**EXERCISES TO COMPLETE**
a - Answer these from the passage on trunk flexion during running, each on its own line with the same mark:
(i) What vertical ground reaction force had to be exceeded for the stance phase to begin?
(ii) How many dependent variables went into the MANOVA?
(iii) What was the mean trunk flexion angle of the HF group?
b - Summarize the passage on trunk flexion during running in two sentences.
c - Write the next part of the passage on trunk flexion during running, following on from its last sentence.

Kinematic variables of interest included the mean trunk flexion angle, which was calculated as the average sagittal plane trunk posture during the stance of running. Additional kinematic variables of interest included peak hip flexion, knee flexion, and ankle dorsiflexion angles during the stance phase of running. Energetic variables of interest consisted of the energy absorption and generation of the hip extensors, knee extensors, and ankle plantarflexors during the stance phase of running. The stance phase was defined when the vertical ground reaction force exceeded 30 N. All variables were calculated for each stride, and the average values of five strides were used for statistical analysis.
Subjects were dichotomized into two groups on the basis of their mean trunk flexion during the stance phase of running. Individuals who ran with a trunk flexion angle greater than the median of the entire group were assigned to the high flexion (HF) group (n = 20), whereas individuals whose trunk flexion angles were lower than the median were allocated to the low flexion (LF) group (n = 20). A one-way between-group multivariate ANOVA (MANOVA) was used to compare group differences with respect to the kinematic and energetic variables of interest. Nine dependent variables were included in the analysis: peak hip flexion angle, peak knee flexion angle, peak ankle dorsiflexion angle, energy absorption of the hip extensors, knee extensors and ankle plantarflexors, and energy generation of the hip extensors, knee extensors, and ankle plantarflexors. If the MANOVA indicated a significant main effect, post hoc Bonferroni testing was used. Statistical analyses were performed using PASW statistical software (Chicago, IL) with a statistical significance level of 0.05.
Thirteen male and seven female runners were assigned to the HF group, whereas seven male and 13 female runners were allocated to the LF group. There was no significant sex effect with respect to group allocation (chi-square test, P = 0.13). The mean trunk flexion angles were 10.8° ± 2.2° for the HF group and 3.6° ± 2.8° for the LF group (Fig. 1 and Table 1).
The overall MANOVA test assessing for group differences was significant (P < 0.001). Post hoc analysis revealed that the HF group exhibited significantly lower energy absorption and generation of the knee extensors (P = 0.001 and P = 0.02, respectively) and higher energy generation of the hip extensors (P < 0.001) when compared with the LF group (Fig. 2 and Table 1). No significant group difference was observed for hip extensor energy absorption or ankle plantarflexor energy absorption and generation (Fig. 2 and Table 1). In addition, there were no significant group differences with respect to peak hip flexion, knee flexion, and ankle dorsiflexion angles (Fig. 3 and Table 1).

**DATA EXTRACT**
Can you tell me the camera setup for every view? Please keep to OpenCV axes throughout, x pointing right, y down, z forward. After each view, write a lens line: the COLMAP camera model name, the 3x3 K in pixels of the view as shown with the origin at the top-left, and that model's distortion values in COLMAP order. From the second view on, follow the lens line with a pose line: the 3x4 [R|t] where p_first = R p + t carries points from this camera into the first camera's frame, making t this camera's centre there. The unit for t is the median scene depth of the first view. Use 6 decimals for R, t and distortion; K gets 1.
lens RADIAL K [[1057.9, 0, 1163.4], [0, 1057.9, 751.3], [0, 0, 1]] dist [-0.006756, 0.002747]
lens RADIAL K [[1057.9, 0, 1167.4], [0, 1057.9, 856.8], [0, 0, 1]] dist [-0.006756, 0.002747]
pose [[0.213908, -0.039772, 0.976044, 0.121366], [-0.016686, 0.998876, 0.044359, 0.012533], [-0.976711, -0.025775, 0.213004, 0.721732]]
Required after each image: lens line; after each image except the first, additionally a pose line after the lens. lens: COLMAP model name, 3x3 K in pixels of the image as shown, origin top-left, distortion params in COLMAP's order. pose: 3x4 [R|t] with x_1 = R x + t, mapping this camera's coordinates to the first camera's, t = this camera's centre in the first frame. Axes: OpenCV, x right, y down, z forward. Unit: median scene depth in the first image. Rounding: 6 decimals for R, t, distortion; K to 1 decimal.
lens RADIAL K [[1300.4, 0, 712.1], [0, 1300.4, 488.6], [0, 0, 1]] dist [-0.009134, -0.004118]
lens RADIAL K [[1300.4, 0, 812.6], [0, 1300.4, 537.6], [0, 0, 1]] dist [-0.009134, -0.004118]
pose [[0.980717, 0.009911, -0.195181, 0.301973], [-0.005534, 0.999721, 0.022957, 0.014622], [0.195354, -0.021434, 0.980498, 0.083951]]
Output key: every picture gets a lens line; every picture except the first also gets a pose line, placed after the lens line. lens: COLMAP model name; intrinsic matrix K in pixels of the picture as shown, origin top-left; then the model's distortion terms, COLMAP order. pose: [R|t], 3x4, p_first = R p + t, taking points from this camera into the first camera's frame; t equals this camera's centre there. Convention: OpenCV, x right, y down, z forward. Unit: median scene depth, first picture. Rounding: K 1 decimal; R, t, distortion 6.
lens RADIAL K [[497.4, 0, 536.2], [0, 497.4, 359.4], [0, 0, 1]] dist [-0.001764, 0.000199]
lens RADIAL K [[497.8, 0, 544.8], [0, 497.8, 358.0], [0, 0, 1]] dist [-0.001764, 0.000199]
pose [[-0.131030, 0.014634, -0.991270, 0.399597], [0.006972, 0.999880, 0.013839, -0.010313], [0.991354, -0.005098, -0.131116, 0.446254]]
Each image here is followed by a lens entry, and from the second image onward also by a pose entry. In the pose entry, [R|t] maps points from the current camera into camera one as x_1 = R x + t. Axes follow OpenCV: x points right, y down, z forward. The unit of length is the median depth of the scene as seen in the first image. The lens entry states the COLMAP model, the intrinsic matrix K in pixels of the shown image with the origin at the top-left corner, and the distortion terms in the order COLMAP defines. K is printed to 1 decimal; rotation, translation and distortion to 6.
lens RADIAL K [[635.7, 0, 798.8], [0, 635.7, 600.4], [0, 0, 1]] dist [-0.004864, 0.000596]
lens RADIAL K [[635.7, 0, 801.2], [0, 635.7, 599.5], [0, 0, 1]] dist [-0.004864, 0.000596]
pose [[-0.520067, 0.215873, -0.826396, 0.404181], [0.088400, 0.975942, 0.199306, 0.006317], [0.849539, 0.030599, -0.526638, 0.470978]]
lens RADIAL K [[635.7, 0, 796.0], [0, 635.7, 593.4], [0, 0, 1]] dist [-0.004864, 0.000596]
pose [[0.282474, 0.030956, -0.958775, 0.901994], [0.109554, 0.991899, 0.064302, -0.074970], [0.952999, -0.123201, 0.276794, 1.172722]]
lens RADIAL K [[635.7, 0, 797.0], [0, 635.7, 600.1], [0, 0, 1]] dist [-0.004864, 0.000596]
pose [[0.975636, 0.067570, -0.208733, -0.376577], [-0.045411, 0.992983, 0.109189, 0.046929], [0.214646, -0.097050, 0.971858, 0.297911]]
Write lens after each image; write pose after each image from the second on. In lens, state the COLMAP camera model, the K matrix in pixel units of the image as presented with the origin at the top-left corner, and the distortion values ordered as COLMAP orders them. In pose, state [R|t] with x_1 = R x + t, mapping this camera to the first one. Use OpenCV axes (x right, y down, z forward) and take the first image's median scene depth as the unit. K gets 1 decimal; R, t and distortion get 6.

**TASK-BY-TASK OUTPUTS**
a -
(i) 30 N
(ii) Nine
(iii) 10.8° ± 2.2°

b - Runners were split at the median of their mean trunk flexion during stance into high- and low-flexion groups of 20 each, and the groups were compared with a MANOVA on peak hip, knee and ankle angles and on energy absorption and generation at those joints. The high-flexion group had lower knee extensor energy absorption and generation and higher hip extensor energy generation, with no group differences in hip extensor energy absorption, ankle plantarflexor energy absorption and generation, or peak joint angles.

c -
The objective of this study was to examine the influence of sagittal plane trunk posture on lower extremity energetics during running. Our findings revealed that a relatively small difference in the mean trunk flexion angle (7.2°) resulted in significant differences in hip and knee energetics during the stance phase of running. Specifically, individuals who ran with a more flexed trunk posture exhibited lower energy absorption and generation of the knee extensors and higher energy generation of the hip extensors. Conversely, individuals who ran with a more upright trunk posture exhibited higher knee extensor energy absorption and generation and lower hip extensor energy generation.
The findings of the current study are consistent with previous studies that have evaluated the influence of trunk posture on lower extremity biomechanics (2,23,27). Leteneur et al. (23) reported that individuals who walked with a forward trunk lean exhibited lower peak knee extensor moments and higher hip extensor moments compared with persons who walked with a more extended trunk posture. Moreover, studies have reported that individuals with various knee pathologies (i.e., severe knee osteoarthritis and anterior cruciate ligament deficiency) adopt a forward lean trunk posture to reduce peak knee extensor moments during stair ascent and hop landing (2,27).
The HF and LF groups did not differ with respect to lower extremity joint kinematics. This finding is in disagreement with those of Saha et al. (31) who reported that adopting a forward trunk lean resulted in greater hip, knee, and ankle flexion angles during walking. However, it is important to note that Saha et al. (31) used a much greater degree of trunk flexion in their study (25°–50°) compared with the 7.2° group difference observed in the current investigation.
The lack of differences in joint angles in the current study suggests that the observed difference in hip and knee energetics was due to differences in the locations of center of mass and center of pressure as opposed to lower extremity kinematics. For instance, a more forward lean trunk posture would bring the body center of mass and center of pressure more anteriorly. In turn, this would result in lower knee extensor moment and higher hip extensor moment (2,23,27,33). Given that joint power is a product of joint moment and angular velocity, an increase or decrease in the moments at the hip and knee would influence the respective joint energy absorption and generation values (assuming no change in angular velocity).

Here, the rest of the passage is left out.